▸ **WRITTEN REQUEST**
Find every line below that contains the word "shakers" and copy each of those lines. Matching is case-sensitive.

▸ **INFORMATION SUPPLIED**
--

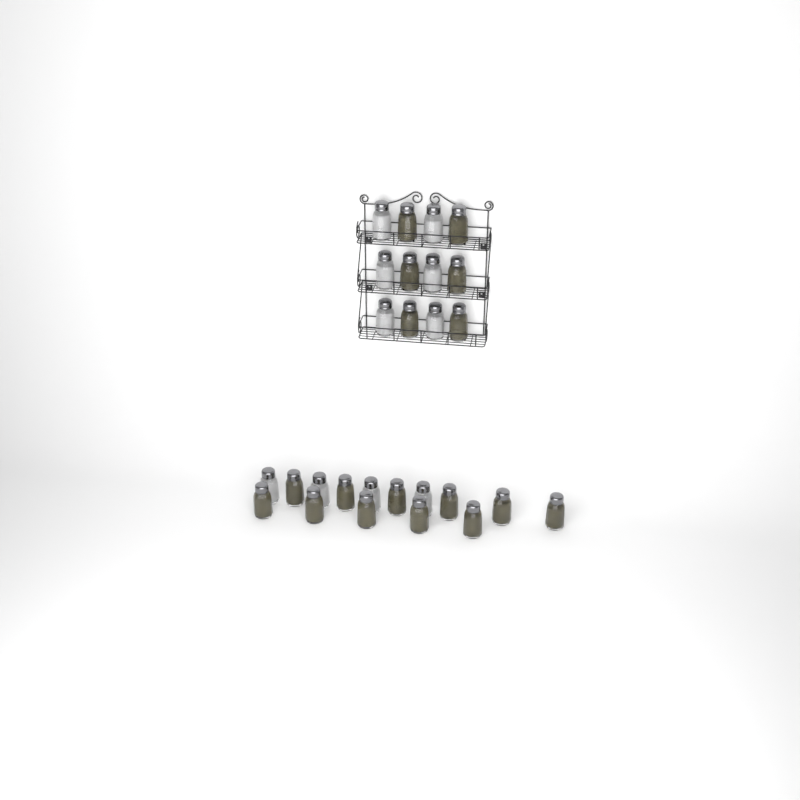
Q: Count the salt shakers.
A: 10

--

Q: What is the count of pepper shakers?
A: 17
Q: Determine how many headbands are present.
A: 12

--

▸ **OUTPUT FOR THIS TASK**
Q: Count the salt shakers.
Q: What is the count of pepper shakers?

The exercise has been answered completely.